With digital, I’m always shooting in color. I may choose to make the image B&W during digital processing later at my computer, but the fact that while I’m composing the frame in my camera, I have to ask myself, is this going to be a color image or B&W? If I can’t immediately make a decision, suddenly my ability to compose can be compromised if I decide to put off the decision until I’m sitting at my computer.
We continued to walk through the exhibit discussing this conundrum. We considered the option of shooting in digital B&W mode, which could be a solution, forcing myself to go back to my previous workflow of deciding B&W or color when I loaded the film into my camera and compose accordingly, but I’d have to experiment with that. Part of the advantage of shooting color even though I know the image I’m making will end up as a B&W image, is that by using the red, blue and green channels of my digital image I’m able to accomplish what I used to do with lens filters when I shot B&W film to darken or lighten specific colors into a specific range of shades of gray as they were exposed on the negative.
If I shoot in B&W digital, will I still have my RGB filtering choices? I’ll have to experiment with that. The idea of committing to B&W while I’m shooting is something I’ve missed in my work since I migrated to using digital almost exclusively these days.
Time to crack open the manual and do some tests!
The other disadvantage to digital is the lag time between pressing the shutter and when the camera actually exposes the image. On my pro cameras, this isn’t an issue. The exposure is made milliseconds after I press the shutter. But on some mid to lower end digital cameras, there might be a delay of up to a second or more while the camera takes a light reading and focuses. Too late. It’s even worse on an iPhone. The decisive moment becomes extremely sloppy.

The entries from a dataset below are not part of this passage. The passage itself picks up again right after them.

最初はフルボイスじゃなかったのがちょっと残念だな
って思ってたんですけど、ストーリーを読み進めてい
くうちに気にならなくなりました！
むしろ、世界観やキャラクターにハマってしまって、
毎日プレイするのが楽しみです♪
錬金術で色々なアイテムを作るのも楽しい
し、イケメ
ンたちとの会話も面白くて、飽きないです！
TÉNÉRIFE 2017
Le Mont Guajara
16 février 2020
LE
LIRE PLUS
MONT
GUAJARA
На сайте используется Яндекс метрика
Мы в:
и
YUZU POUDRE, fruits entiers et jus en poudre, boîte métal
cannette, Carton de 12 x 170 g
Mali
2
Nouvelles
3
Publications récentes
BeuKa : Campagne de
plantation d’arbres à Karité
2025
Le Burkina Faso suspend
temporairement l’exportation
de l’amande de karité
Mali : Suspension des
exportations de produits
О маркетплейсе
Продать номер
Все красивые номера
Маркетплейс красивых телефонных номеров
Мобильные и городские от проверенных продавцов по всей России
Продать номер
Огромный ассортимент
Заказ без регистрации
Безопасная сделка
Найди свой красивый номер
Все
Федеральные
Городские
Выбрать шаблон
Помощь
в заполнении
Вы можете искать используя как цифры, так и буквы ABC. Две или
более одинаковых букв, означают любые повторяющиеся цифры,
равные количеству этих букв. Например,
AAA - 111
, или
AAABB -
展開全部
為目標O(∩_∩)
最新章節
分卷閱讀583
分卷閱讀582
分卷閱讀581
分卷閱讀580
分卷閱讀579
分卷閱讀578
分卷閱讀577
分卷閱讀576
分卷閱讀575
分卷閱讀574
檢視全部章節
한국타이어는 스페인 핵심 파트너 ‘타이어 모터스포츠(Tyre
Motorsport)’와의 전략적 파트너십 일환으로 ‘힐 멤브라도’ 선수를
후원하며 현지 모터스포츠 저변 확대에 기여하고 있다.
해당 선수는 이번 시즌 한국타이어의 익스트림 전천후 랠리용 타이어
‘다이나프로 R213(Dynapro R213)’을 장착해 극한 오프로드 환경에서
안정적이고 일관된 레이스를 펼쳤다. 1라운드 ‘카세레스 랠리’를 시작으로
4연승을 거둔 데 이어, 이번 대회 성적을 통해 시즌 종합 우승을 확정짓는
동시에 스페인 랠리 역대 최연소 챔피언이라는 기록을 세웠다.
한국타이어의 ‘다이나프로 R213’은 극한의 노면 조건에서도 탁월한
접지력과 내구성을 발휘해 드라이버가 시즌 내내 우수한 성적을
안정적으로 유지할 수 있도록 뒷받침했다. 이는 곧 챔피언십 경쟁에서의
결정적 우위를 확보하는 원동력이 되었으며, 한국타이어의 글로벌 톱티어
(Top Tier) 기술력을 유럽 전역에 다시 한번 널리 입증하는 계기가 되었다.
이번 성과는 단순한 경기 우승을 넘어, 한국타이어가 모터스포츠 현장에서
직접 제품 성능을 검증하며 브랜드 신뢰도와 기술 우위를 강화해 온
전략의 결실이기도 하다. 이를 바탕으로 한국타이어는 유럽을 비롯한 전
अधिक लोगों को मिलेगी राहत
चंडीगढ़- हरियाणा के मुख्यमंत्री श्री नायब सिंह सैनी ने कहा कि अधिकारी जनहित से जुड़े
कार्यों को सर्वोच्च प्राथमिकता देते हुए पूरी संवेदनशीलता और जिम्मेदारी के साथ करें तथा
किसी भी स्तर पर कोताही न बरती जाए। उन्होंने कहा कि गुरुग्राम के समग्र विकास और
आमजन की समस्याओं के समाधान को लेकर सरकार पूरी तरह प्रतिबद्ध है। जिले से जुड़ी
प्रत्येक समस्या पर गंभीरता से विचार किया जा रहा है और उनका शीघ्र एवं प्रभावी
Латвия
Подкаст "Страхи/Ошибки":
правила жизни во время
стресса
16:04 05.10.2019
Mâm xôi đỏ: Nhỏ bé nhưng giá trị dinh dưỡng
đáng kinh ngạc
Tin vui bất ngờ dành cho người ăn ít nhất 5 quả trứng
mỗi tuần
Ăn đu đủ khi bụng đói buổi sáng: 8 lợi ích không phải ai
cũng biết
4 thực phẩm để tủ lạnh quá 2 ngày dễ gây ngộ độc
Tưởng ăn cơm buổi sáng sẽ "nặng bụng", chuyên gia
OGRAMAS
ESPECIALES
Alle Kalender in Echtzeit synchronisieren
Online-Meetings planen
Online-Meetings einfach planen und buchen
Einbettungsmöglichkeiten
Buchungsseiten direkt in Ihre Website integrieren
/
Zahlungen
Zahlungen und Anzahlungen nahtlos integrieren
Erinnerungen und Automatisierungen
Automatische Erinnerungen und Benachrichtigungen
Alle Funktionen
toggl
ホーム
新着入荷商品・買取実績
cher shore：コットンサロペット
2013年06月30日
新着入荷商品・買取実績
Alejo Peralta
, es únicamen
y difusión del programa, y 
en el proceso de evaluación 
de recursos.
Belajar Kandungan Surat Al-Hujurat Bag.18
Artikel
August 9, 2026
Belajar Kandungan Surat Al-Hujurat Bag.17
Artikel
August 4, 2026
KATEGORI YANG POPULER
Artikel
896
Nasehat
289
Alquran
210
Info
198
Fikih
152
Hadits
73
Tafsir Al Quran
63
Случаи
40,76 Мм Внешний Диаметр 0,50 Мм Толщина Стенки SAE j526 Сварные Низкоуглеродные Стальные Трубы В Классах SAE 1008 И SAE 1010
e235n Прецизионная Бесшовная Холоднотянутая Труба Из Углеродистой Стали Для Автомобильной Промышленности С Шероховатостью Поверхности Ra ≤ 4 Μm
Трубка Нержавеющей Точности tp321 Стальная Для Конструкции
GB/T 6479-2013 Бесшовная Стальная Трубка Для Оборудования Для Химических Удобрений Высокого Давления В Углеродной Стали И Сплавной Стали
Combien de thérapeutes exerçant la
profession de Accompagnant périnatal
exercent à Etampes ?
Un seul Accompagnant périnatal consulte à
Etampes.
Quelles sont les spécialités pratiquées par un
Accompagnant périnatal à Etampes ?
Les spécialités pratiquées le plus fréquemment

The pictures in and around the Art Institute on this blog entry I took with my iPhone, since I didn’t want to check my camera at the Art Institute’s coat check and was traveling light. The new iPhone 4 can actually make a fairly high quality photograph for a phone camera.
As I walked out of the exhibit into the bright sunlight and saw two bikers approaching me on the street from opposite directions, I quickly swiped my iPhone on, selected the camera app, waited for it to launch and composed the image as the seconds maddeningly ticked away. I tapped the shutter button earlier than I would with my pro cameras, trying to account for the delay in the electronic shutter to try to capture the cyclists before they reached each other in the frame, … and… well… not too bad. A quarter of a second later than what I would have considered the decisive moment… but all in all, not awful.
An incredibly inspiring day. If you’re in Chicago this weekend, go see the Henri Cartier-Bresson exhibit and reinvigorate your creative batteries! It closes October 3rd.